Berdasarkan Sistem Pemantauan Pasar dan Kebutuhan Pokok Kementerian Perdagangan per 23 Februari 2023, harga rata-rata nasional beras, minyak goreng kemasan merek Minyakita, dan kedelai impor masih tinggi. Harga beras tercatat Rp 11.800 per kilogram (kg), Minyakita Rp 15.100 per liter, dan kedelai impor Rp 15.500 per kg.
Harga beras medium itu di atas harga eceran tertinggi (HET) di tingkat konsumen yang ditetapkan pemerintah Rp 9.450-Rp 10.250 per kg. Begitu juga dengan harga Minyakita yang di atas HET yang sebesar Rp 14.000 per liter. Adapun harga kedelai impor masih jauh dari harga yang dijanjikan Menteri Perdagangan Zulkifli Hasan pada awal 2023, yakni Rp 11.000-Rp 12.000 per kg.
Perajin tahu berbelanja kedelai impor di gudang Primkopti Jakarta Selatan di kawasan Kebayoran Lama, Minggu (29/1/2023). Telah masuknya kedelai yang diimpor Bulog menjadikan harganya mulai turun di pasaran. Saat ini harga kedelai di tempat tersebut Rp 12.300 per kilogram (kg), pemerintah menargetkan harga kedelai impor dapat berada di kisaran Rp 11.000-Rp 12.000 per kg.
Tekanan inflasi
Sementara itu, Survei Penjualan Eceran Bank Indonesia (BI) pada Januari 2023 menunjukkan, dari sisi harga, responden memperkirakan tekanan inflasi pada Maret 2023 akan meningkat, sementara Juni 2023 akan turun. Indeks Ekspektasi Harga Umum (IEH) pada Maret 2023 sebesar 139,1, meningkat dibandingkan dengan Februari 2023 sebesar 134,6. Hal itu didorong oleh kenaikan harga selama Ramadhan. Adapun IEH Juni 2023 sebesar 138,3 atau turun dibandingkan Mei 2023 yang sebesar 140,2.

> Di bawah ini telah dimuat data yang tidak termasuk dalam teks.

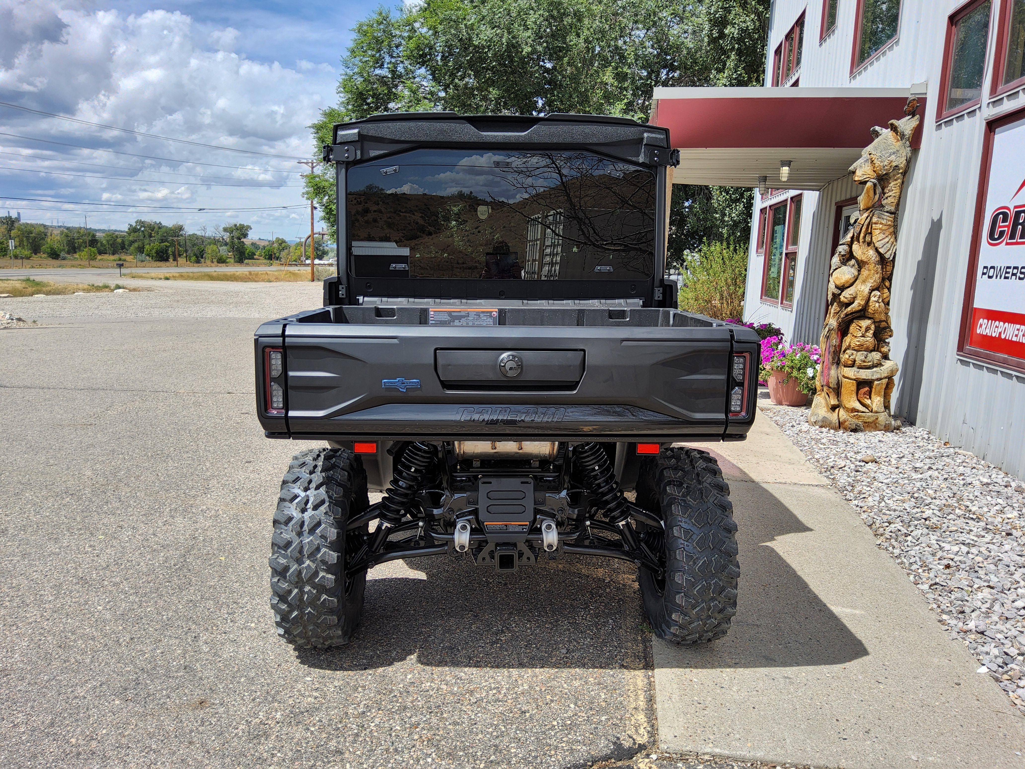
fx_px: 740
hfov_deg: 69.4
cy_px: 384
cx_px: 512
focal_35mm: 25
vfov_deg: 54.9
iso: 32
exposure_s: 1/1027
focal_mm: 3.08
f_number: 2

Seiring dengan peningkatan IEH, pendapatan konsumen juga turun. Survei Konsumen BI pada Januari 2023 menunjukkan, rata-rata proporsi pendapatan konsumen untuk konsumsi turun dari 75,6 persen pada Desember 2022 menjadi 73,6 persen pada Januari 2023.
Pada periode yang sama, rata-rata proporsi pembayaran cicilan atau utang meningkat menjadi 9,7 persen secara bulanan dari sebelumnya 9,2 persen. Begitu juga dengan proporsi pendapatan konsumen yang disimpan, meningkat dari 15,2 persen jadi 16,7 persen.
Kendati begitu, keyakinan konsumen terhadap kondisi ekonomi pada Januari 2023 meningkat dibandingkan dengan bulan sebelumnya. Hal ini tecermin dari Indeks Keyakinan Konsumen Januari 2023 yang sebesar 123 atau lebih tinggi dibandingkan dengan Desember 2022 yang sebesar 119,9.
”Menguatnya keyakinan konsumen pada Januari 2023 didorong oleh peningkatan ekspektasi konsumen terhadap kegiatan usaha dan ketersediaan lapangan kerja,” kata Direktur Eksekutif Departemen Komunikasi BI Erwin Haryono melalui siaran pers di Jakarta.